Not only are the kids in Summer of Dioxin portrayed like this, the events outlined are simply cruel in inequity and tragic results. Rather than fight against something, or work towards a goal, or achieve teamwork, any of these regular moralistic motifs in a anime kids movie, the children in Summer of Dioxin are shown simply surviving. All they want to do is live their lives, just like any other real life kid. It is in this realistic depiction of childrens' lives that the morals, the respect of others and humanity, is communicated in Summer of Dioxin.
This approach taken by Dezaki and Magic Bus is in some ways the reaction against the mainstream kids movies that consistently sell well in Japan. The movie has very low production values and was probably created on a shoestring budget. Dezaki's approach in Summer of Dioxin could be described as idiosyncratic- the feeling one attains watching is that the moral lessons taught are part of his own personal ideology that he wishes to convey to children on a wider scale. Summer of Dioxin was released in 2001, and was the second of this type of film by Magic Bus and Dezaki. The others in this series of what could simply be called 'cruel' anime kids movies, are 'Happy Birthday Inochi Kagayaku Toki' in 1999, 'Momoko, Kaeru no Uta ga Kikoeru yo' in 2003, 'Glass no Usagi' in 2005, 'Hurdle' in 2005. These films portray physical and mental disability, extreme hardship, and bullying respectively.
As much as Dezaki and Magic Bus' approach to the genre of kids anime movies is charismatic and fairly unique, unfortunately the sub-par assets of Summer of Dioxin in relation to its production equates to a film which is hard to watch, as while it may have an interesting narrative and ideology to its content (at times unintentionally hilarious), it is simply not at all a very beauteous or majestic anime.

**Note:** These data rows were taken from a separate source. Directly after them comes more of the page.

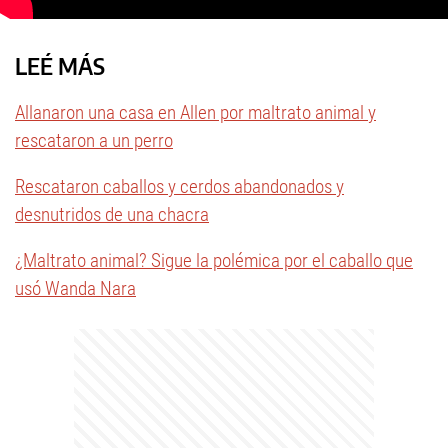
LEÉ MÁS
Allanaron una casa en Allen por maltrato animal y
rescataron a un perro
Rescataron caballos y cerdos abandonados y
desnutridos de una chacra
¿Maltrato animal? Sigue la polémica por el caballo que
usó Wanda Nara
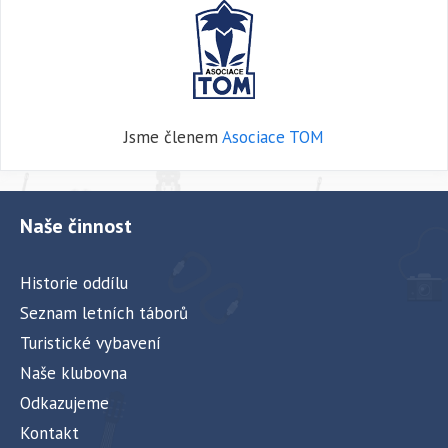
Jsme členem
Asociace TOM
Naše činnost
Historie oddílu
Seznam letních táborů
Turistické vybavení
Naše klubovna
Odkazujeme
Kontakt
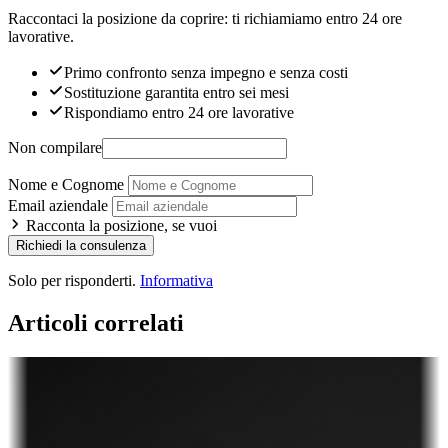
Raccontaci la posizione da coprire: ti richiamiamo entro 24 ore
lavorative.
Primo confronto senza impegno e senza costi
Sostituzione garantita entro sei mesi
Rispondiamo entro 24 ore lavorative
Non compilare
Nome e Cognome
Email aziendale
Racconta la posizione, se vuoi
Richiedi la consulenza
Solo per risponderti.
Informativa
Articoli correlati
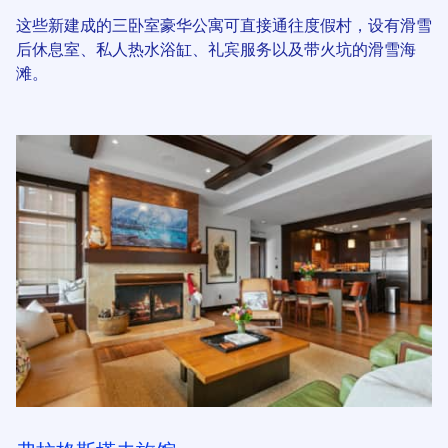
这些新建成的三卧室豪华公寓可直接通往度假村，设有滑雪
后休息室、私人热水浴缸、礼宾服务以及带火坑的滑雪海
滩。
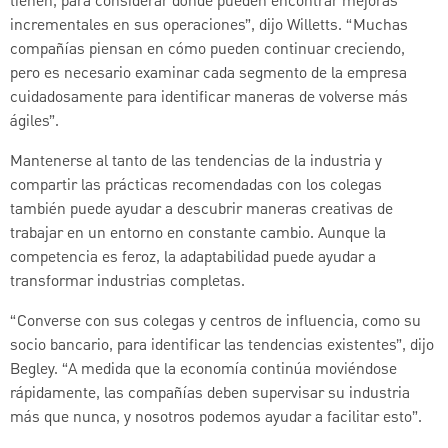
tienen, para considerar dónde pueden encontrar mejoras
incrementales en sus operaciones”, dijo Willetts. “Muchas
compañías piensan en cómo pueden continuar creciendo,
pero es necesario examinar cada segmento de la empresa
cuidadosamente para identificar maneras de volverse más
ágiles”.
Mantenerse al tanto de las tendencias de la industria y
compartir las prácticas recomendadas con los colegas
también puede ayudar a descubrir maneras creativas de
trabajar en un entorno en constante cambio. Aunque la
competencia es feroz, la adaptabilidad puede ayudar a
transformar industrias completas.
“Converse con sus colegas y centros de influencia, como su
socio bancario, para identificar las tendencias existentes”, dijo
Begley. “A medida que la economía continúa moviéndose
rápidamente, las compañías deben supervisar su industria
más que nunca, y nosotros podemos ayudar a facilitar esto”.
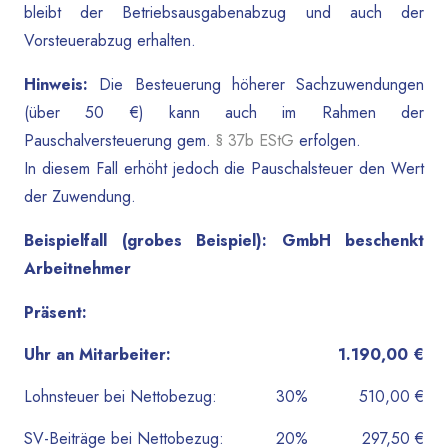
bleibt der Betriebsausgabenabzug und auch der
Vorsteuerabzug erhalten.
Hinweis:
Die Besteuerung höherer Sachzuwendungen
(über 50 €) kann auch im Rahmen der
Pauschalversteuerung gem.
§ 37b EStG
erfolgen.
In diesem Fall erhöht jedoch die Pauschalsteuer den Wert
der Zuwendung.
Beispielfall (grobes Beispiel): GmbH beschenkt
Arbeitnehmer
Präsent:
Uhr an Mitarbeiter:
1.190,00 €
Lohnsteuer bei Nettobezug:
30%
510,00 €
SV-Beiträge bei Nettobezug:
20%
297,50 €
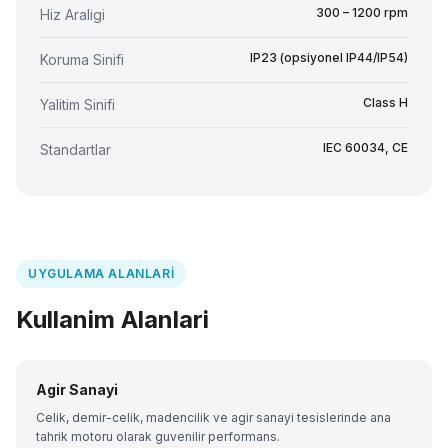
300 – 1200 rpm
Hiz Araligi
IP23 (opsiyonel IP44/IP54)
Koruma Sinifi
Class H
Yalitim Sinifi
IEC 60034, CE
Standartlar
UYGULAMA ALANLARI
Kullanim Alanlari
Agir Sanayi
Celik, demir-celik, madencilik ve agir sanayi tesislerinde ana
tahrik motoru olarak guvenilir performans.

The most visible disappointment is that of the backdrops used through the film. There is very little authentic development of the setting, rather each is simplistic and many appear as collages of reused compositions. The palette of the anime is overly-bright, which is a common aspect of kids anime, but does absolutely no merit to what should be a memorable depiction of an Italian countryside. A similar malaise is cast upon the domestic scenes, which make up the propensity of the duration, and the mise-en-scene is laughable. Cultural customs have been eschewed in place of Japanese ethnocentrism, perhaps the only exception the (very much incorrect) portrayal of Italian food. Another pitfall is the over-reliance on key animation and static frames, that only further hamper the viewing enjoyment.
Thankfully, the soundtrack is passable, though nothing at all spectacular, again likely there was little time invested into sound directing. The voice acting was a pleasant surprise- some quite authentic acting on behalf of some adults was enjoyable, this is probably a result of Dezaki's approach at trying to make Summer of Dioxin a more human and realistic tale. The children however, are all fairly standard, and some minor playing-to-stereotypes is abused, though the falsettos are grating enough.
So while Summer of Dioxin may be a surprising, somewhat anti-mainstream kids anime movie, that attempts to deliver a more realistic tale for kids to truly appreciate and change their understanding of life, it is simply ugly. Furthermore, once acquainted to Dezaki's approach, the repetition of this 'life is as life is' becomes either entirely too cruel and sad, or hilarious because of the pure melodrama of such a film. Summer of Dioxin may not have drawn a tear from me, but it did draw me in like a moth to a flame with its bold and daring narrative basis.